2017 Census of Ag & Cherries Off To Good Start

2017 Census of Ag & Cherries Off To Good Start

2017 Census of Ag & Cherries Off To Good Start plus Food Forethought. I'm Greg Martin with today's Northwest Report.

Seems like we just completed the Census of Ag but already USDA is looking at the 2017 Census and how it can be improved. National Agricultural Statistics Service Administrator Joseph Reilly says that the first stage is to ask what changes to make in the next questionnaire. NASS Census and Survey Division Director Renee Picanso says there are many industries looking for data that NASS doesn't already collect along with some items people may think are no longer relevant with changing trends in agriculture.USDA will accept content suggestions for the 2017 Census until August 4th. Comments may be submitted online.
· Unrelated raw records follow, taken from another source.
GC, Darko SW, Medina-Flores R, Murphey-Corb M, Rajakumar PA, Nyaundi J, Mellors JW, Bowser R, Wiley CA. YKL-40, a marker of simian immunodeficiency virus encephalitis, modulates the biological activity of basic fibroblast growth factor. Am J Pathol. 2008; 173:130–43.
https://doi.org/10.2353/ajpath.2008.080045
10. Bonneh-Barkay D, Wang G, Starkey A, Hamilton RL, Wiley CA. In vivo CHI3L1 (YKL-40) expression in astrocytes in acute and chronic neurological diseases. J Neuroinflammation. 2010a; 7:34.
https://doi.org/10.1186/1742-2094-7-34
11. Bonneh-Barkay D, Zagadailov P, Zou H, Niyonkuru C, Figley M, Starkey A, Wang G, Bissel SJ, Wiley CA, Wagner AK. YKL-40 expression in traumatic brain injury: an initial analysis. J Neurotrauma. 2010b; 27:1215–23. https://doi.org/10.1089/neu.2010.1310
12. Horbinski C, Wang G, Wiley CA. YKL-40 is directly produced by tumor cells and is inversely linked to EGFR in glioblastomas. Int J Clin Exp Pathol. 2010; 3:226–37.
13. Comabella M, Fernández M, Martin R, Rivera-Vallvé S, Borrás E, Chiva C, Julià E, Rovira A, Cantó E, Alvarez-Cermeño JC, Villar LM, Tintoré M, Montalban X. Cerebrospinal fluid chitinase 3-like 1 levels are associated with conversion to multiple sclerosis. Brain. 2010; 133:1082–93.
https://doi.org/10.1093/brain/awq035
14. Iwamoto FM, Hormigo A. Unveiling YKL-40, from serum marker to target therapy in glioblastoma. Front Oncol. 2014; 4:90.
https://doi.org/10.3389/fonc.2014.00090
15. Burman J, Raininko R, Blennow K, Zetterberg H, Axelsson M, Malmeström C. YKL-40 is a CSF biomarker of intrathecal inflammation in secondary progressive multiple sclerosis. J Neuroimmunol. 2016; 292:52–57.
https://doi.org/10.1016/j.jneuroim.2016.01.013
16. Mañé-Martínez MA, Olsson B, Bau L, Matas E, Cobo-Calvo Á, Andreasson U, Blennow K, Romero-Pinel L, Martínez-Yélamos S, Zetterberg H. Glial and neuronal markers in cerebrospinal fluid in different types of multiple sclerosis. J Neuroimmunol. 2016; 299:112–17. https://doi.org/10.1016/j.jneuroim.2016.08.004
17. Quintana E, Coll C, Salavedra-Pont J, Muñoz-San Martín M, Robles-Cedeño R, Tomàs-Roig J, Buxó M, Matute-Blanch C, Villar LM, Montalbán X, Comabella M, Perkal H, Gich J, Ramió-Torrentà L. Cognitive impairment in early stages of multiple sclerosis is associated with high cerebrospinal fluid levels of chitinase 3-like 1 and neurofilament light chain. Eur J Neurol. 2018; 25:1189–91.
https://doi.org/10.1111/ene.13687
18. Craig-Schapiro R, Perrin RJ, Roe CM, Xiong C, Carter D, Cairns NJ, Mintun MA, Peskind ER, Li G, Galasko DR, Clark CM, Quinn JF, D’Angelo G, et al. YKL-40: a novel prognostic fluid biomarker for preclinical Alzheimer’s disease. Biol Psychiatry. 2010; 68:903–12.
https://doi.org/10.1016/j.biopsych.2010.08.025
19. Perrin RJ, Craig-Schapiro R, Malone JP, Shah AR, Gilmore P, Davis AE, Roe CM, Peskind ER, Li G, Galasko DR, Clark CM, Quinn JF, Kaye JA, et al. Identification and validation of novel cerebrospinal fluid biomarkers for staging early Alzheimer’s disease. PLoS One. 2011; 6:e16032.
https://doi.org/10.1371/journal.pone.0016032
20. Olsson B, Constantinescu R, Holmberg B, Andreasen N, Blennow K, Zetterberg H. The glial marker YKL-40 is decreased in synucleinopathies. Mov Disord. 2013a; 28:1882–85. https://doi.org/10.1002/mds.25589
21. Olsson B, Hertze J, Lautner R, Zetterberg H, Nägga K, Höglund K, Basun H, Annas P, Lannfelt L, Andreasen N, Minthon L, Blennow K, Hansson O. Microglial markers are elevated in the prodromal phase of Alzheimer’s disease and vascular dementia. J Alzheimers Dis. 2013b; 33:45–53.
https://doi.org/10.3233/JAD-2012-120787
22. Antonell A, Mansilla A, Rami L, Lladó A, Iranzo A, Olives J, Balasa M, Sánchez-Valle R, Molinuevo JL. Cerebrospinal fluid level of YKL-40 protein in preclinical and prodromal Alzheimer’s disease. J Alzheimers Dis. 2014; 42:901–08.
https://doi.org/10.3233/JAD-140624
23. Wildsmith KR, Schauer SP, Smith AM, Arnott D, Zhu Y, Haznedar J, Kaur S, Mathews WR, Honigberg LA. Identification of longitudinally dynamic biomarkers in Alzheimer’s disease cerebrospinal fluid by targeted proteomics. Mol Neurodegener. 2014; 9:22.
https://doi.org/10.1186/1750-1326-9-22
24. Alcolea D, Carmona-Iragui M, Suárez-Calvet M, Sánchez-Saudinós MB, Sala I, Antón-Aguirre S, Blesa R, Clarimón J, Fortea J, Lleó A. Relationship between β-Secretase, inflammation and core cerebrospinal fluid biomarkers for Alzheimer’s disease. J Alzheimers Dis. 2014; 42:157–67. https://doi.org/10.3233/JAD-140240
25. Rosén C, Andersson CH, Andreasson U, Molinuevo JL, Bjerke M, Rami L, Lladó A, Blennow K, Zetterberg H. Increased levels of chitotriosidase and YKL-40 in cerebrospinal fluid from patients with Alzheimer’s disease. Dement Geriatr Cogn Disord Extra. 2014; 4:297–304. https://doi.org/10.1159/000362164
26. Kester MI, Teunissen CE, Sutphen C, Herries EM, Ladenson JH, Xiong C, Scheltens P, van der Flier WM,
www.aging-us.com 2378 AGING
The 2014 cherry crop for the northwest has been going at a rapid pace for the last 26 or so days. An estimate of 21-million boxes, while not a record crop is certainly a large one according to NW Cherries, BJ Thurlby.
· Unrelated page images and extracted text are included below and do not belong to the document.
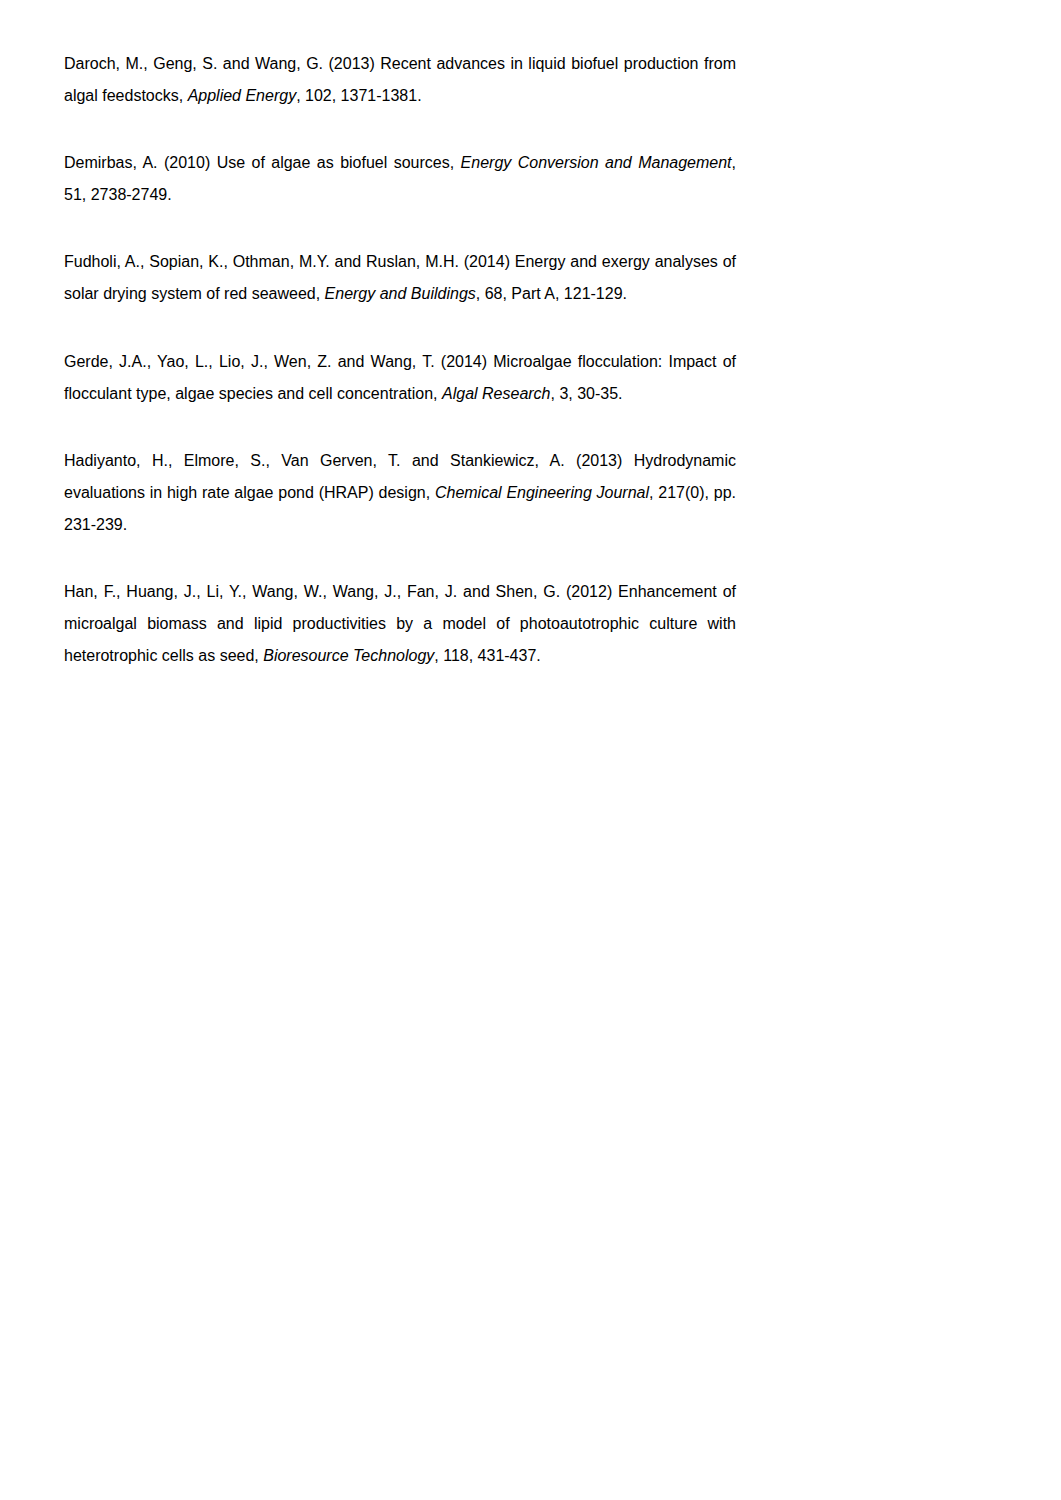Daroch, M., Geng, S. and Wang, G. (2013) Recent advances in liquid biofuel production from algal feedstocks, Applied Energy, 102, 1371-1381.
Demirbas, A. (2010) Use of algae as biofuel sources, Energy Conversion and Management, 51, 2738-2749.
Fudholi, A., Sopian, K., Othman, M.Y. and Ruslan, M.H. (2014) Energy and exergy analyses of solar drying system of red seaweed, Energy and Buildings, 68, Part A, 121-129.
Gerde, J.A., Yao, L., Lio, J., Wen, Z. and Wang, T. (2014) Microalgae flocculation: Impact of flocculant type, algae species and cell concentration, Algal Research, 3, 30-35.
Hadiyanto, H., Elmore, S., Van Gerven, T. and Stankiewicz, A. (2013) Hydrodynamic evaluations in high rate algae pond (HRAP) design, Chemical Engineering Journal, 217(0), pp. 231-239.
Han, F., Huang, J., Li, Y., Wang, W., Wang, J., Fan, J. and Shen, G. (2012) Enhancement of microalgal biomass and lipid productivities by a model of photoautotrophic culture with heterotrophic cells as seed, Bioresource Technology, 118, 431-437.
THURLBY: You know our biggest challenge is making sure our product is out there and getting the same attention that grapes are getting, strawberries are getting and blueberries are getting and by all accounts and looking at the fruit and looking at a broad picture of the United States and Canada and the world cherries are just now starting to take center stage and should hold that stage for the next 3 or 4 weeks.

Now with today's Food Forethought, here's Lacy Gray.

Over the last several years drought has hit in at least one if not several areas of the country. Seasoned farmers with years of experience fighting such things as droughts, floods, disease and pests will tell you that when you go into farming you know that all of those things and more are a very real possibility at any given time. Thankfully, not always at the same time or the at the same intensity. The newest report on the risks of climate change to the U.S. economy entitled "Risky Business: The Economic Risks of Climate Change in the U.S." paints a dire picture of what climate change left unchecked could do to the American economy and the effect it could have on ag production by mid-century and beyond, predicting that crop yields in the Midwest and Southern states will drop dramatically due to extreme heat, while warmer temperatures and extended growing seasons for Northern farmers will increase crop yields. Many ag experts are stating that while this report's predictions on climate change could very well be spot on, it doesn't take into account the resilience and the adaptability of ag producers.

Thanks Lacy. That's today's Northwest Report. I'm Greg Martin on the Ag Information Network.